START GIVEN RECORDS

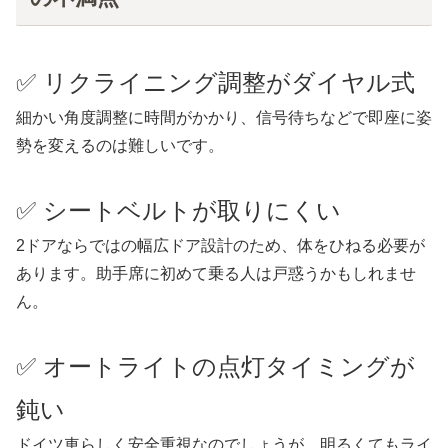
✅ リクライニング調整がダイヤル式
細かい角度調整に時間がかかり、信号待ちなどで即座に姿
勢を変えるのは難しいです。
✅ シートベルトが取りにくい
2ドアならではの幅広ドア設計のため、体をひねる必要が
あります。助手席に初めて乗る人は戸惑うかもしれませ
ん。
✅ オートライトの点灯タイミングが
鈍い
ドイツ車らしく安全重視なのでしょうが、明るくてもライ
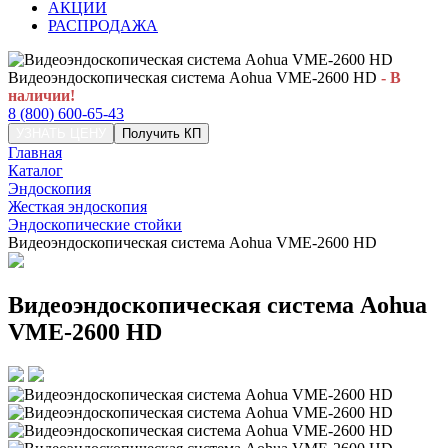
АКЦИИ
РАСПРОДАЖА
Видеоэндоскопическая система Aohua VME-2600 HD
- В
наличии!
8 (800) 600-65-43
УЗНАТЬ ЦЕНУ
Получить КП
Главная
Каталог
Эндоскопия
Жесткая эндоскопия
Эндоскопические стойки
Видеоэндоскопическая система Aohua VME-2600 HD
Видеоэндоскопическая система Aohua
VME-2600 HD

END GIVEN RECORDS

INSTRUCTION: Write out every line of text in the rows above, character for character, and leave the pictures out.

SOLUTION FOR THIS EXERCISE:
✅ リクライニング調整がダイヤル式
細かい角度調整に時間がかかり、信号待ちなどで即座に姿
勢を変えるのは難しいです。
✅ シートベルトが取りにくい
2ドアならではの幅広ドア設計のため、体をひねる必要が
あります。助手席に初めて乗る人は戸惑うかもしれませ
ん。
✅ オートライトの点灯タイミングが
鈍い
ドイツ車らしく安全重視なのでしょうが、明るくてもライ
АКЦИИ
РАСПРОДАЖА
Видеоэндоскопическая система Aohua VME-2600 HD
- В
наличии!
8 (800) 600-65-43
УЗНАТЬ ЦЕНУ
Получить КП
Главная
Каталог
Эндоскопия
Жесткая эндоскопия
Эндоскопические стойки
Видеоэндоскопическая система Aohua VME-2600 HD
Видеоэндоскопическая система Aohua
VME-2600 HD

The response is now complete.